Ive probably got 50 photo albums in my garage from my deceased Dad. I feel your pain.
Digitizing the film doesn't mean it has to be put online, but it is a good way to save the video without having to have a bunch of reels sitting around. It also makes it easy to share with family members who are interested in it - many families have members who are into genealogy, and the videos could be a gold mine for them. As an example, we have a digital copy of a film taken at my grandparent's farm in the 1940s, and being able to see my parents as young people (as well as other relatives who died before I was born) is amazing.
Chuck it. We all have so much crap in our lives that it's already overwhelming. Forcing someone after us to go through it all is selfish.

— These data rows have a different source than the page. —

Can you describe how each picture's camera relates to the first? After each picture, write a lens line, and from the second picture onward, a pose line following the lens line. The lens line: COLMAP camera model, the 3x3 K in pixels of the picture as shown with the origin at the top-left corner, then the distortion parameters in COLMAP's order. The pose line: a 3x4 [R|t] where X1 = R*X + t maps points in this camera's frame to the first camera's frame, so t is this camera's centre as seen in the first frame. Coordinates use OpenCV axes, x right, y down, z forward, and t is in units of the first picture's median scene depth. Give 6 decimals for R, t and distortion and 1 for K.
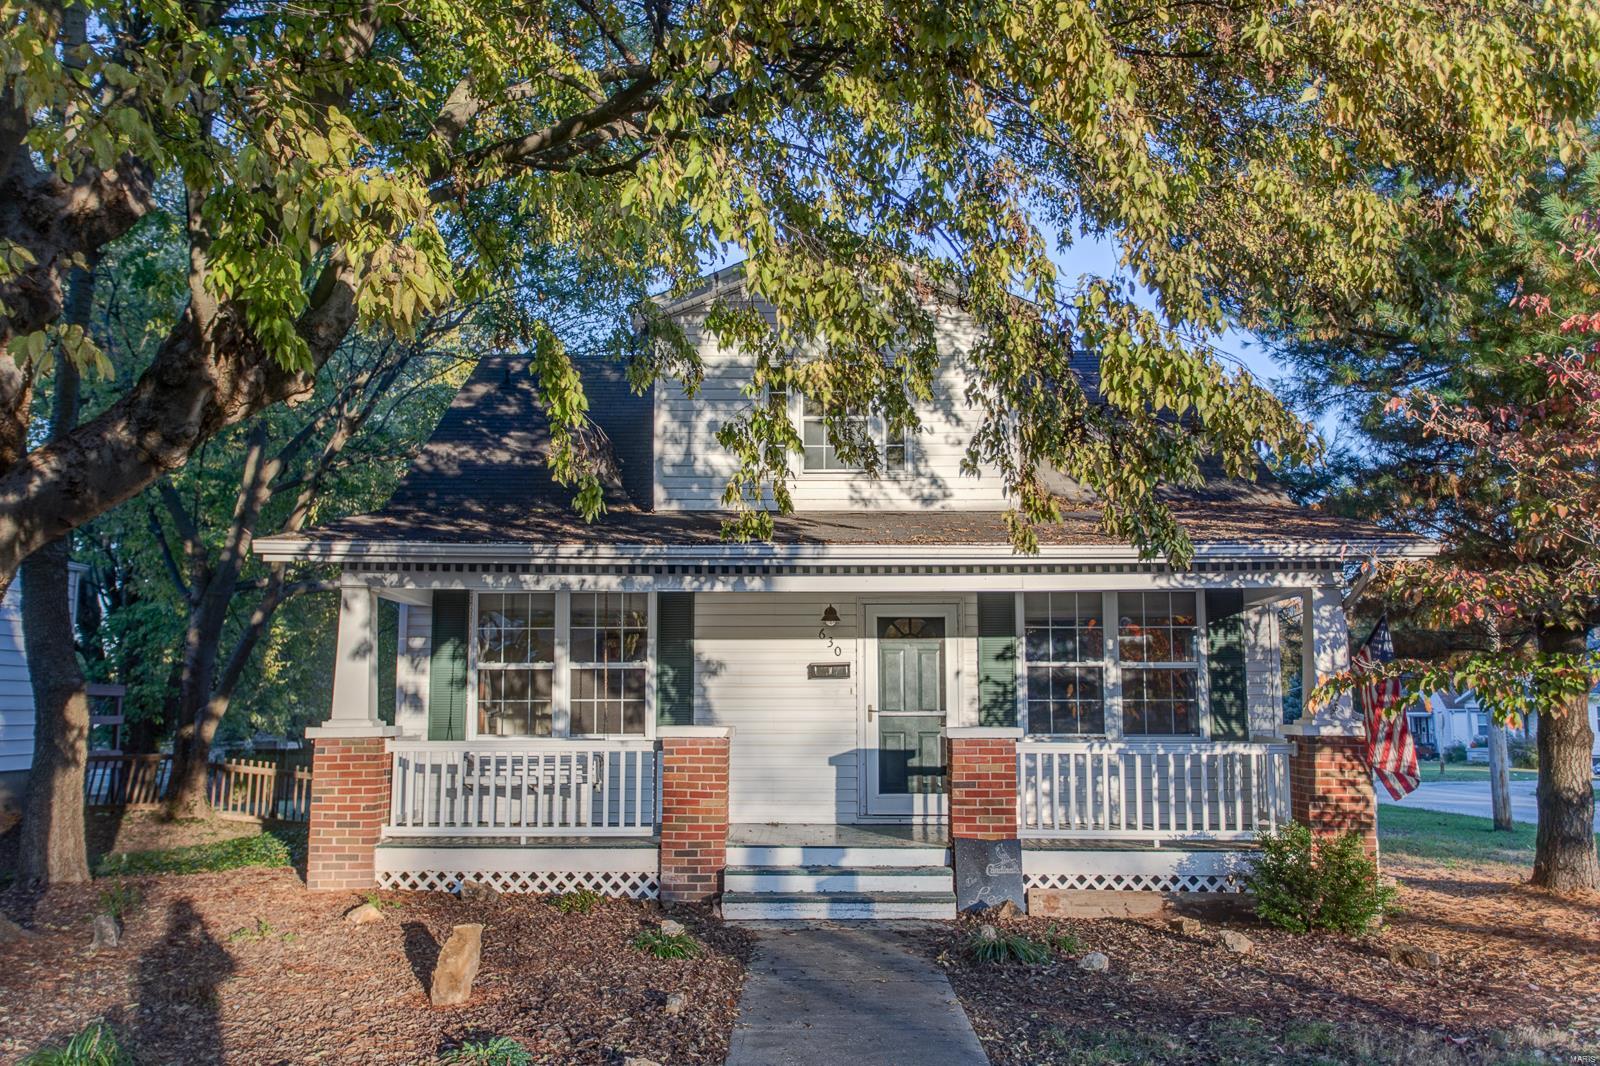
lens RADIAL K [[1413.7, 0, 784.8], [0, 1413.7, 549.8], [0, 0, 1]] dist [0.011897, -0.018001]
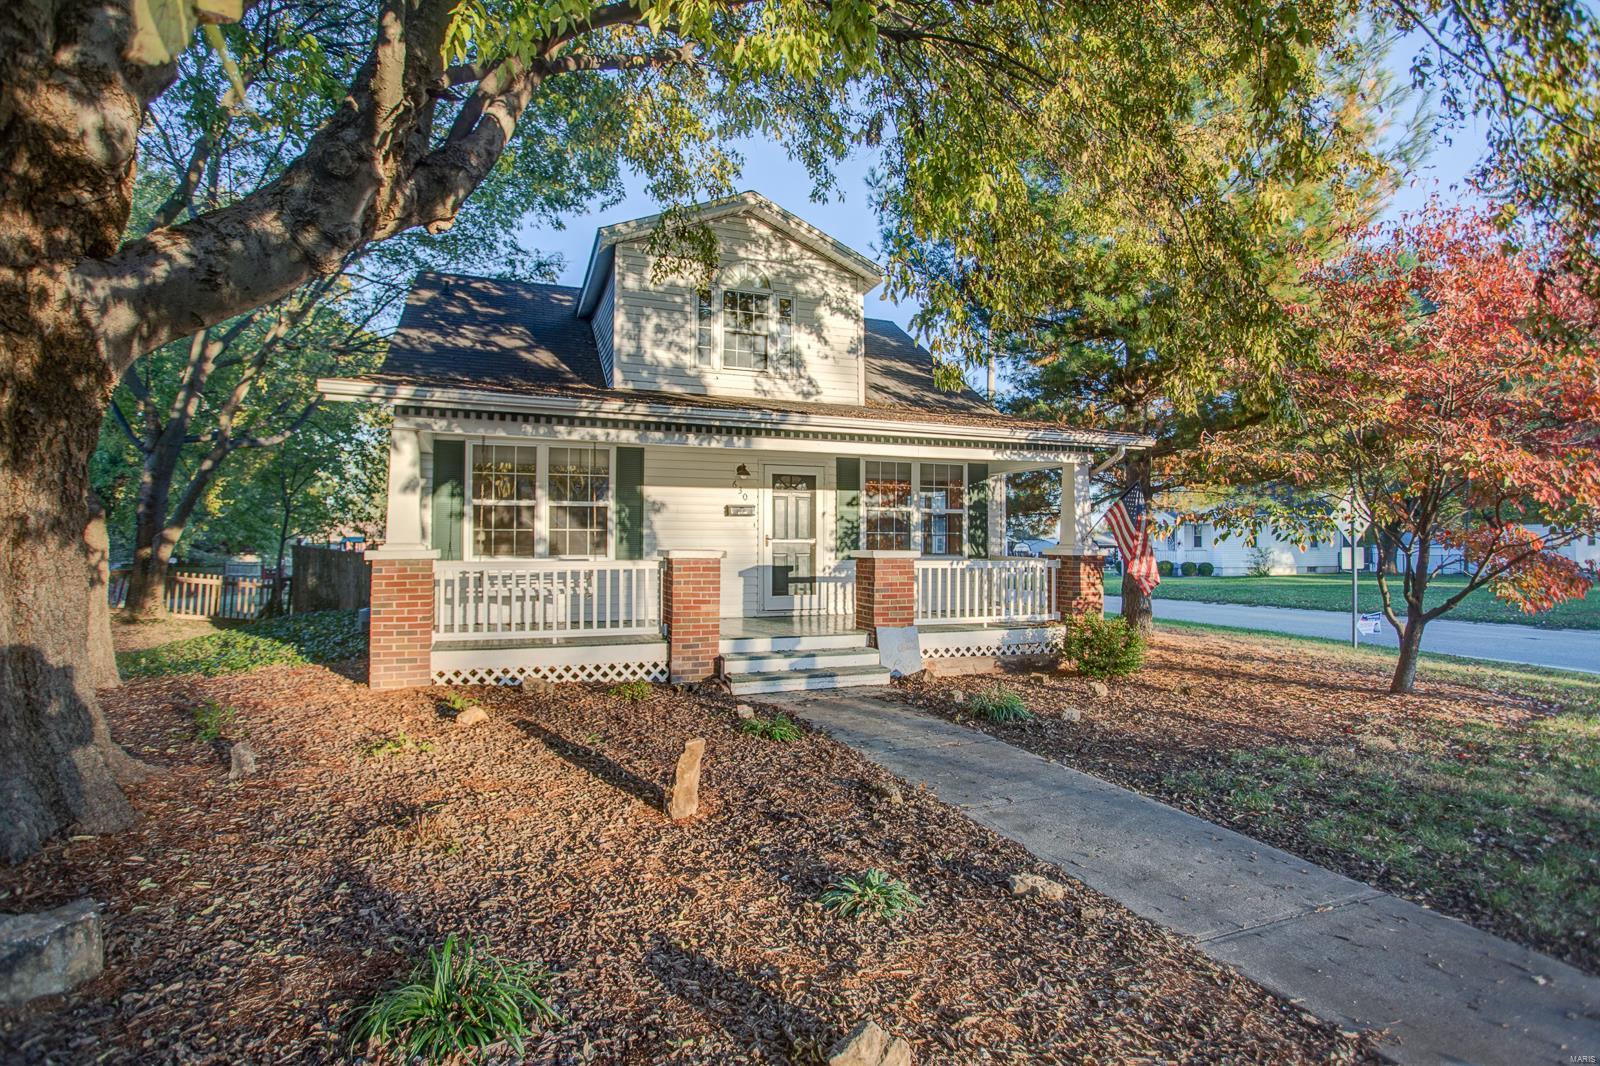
lens RADIAL K [[776.3, 0, 791.9], [0, 776.3, 532.7], [0, 0, 1]] dist [-0.052831, 0.016280]
pose [[0.929542, 0.008059, 0.368627, -0.209459], [-0.046370, 0.994379, 0.095188, 0.031076], [-0.365788, -0.105574, 0.924691, 0.261816]]
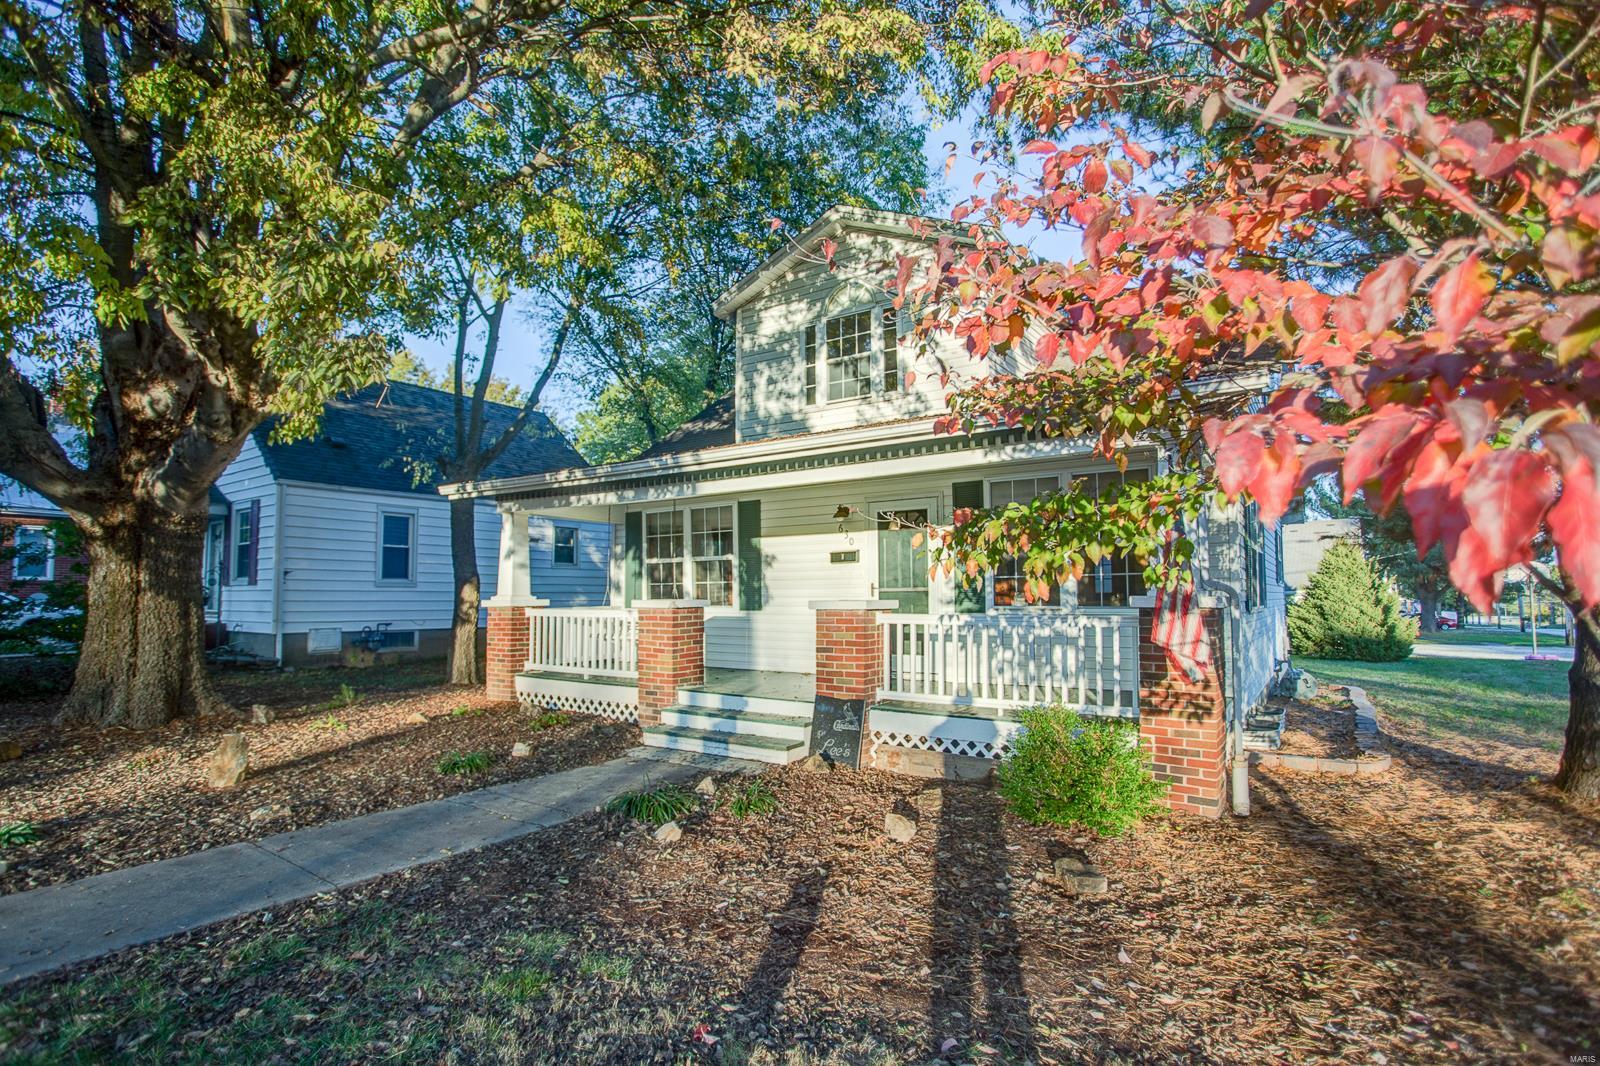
lens RADIAL K [[776.3, 0, 784.3], [0, 776.3, 563.0], [0, 0, 1]] dist [-0.052831, 0.016280]
pose [[0.833825, -0.027695, -0.551334, 0.379768], [0.067939, 0.996297, 0.052702, 0.050549], [0.547833, -0.081402, 0.832618, 0.388320]]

When my FIL died a while back I was trying to help my wife and her brother go through the mountain of crap he left behind. When I tossed some paperwork I found about embarrasing things he had done in the mid 70's my BIL got all pissy that I wasn't letting them make the decisions about what to keep or toss. I went to play with the kids and left them to it, some people...
Grab anything that you think is worth more than $50. List it between 25% and 50% less than its worth, to get rid of it quickly. Leave listings active for a week, then throw them away. Everything else goes in the trash.
Modify this to your free time and storage capacity limits.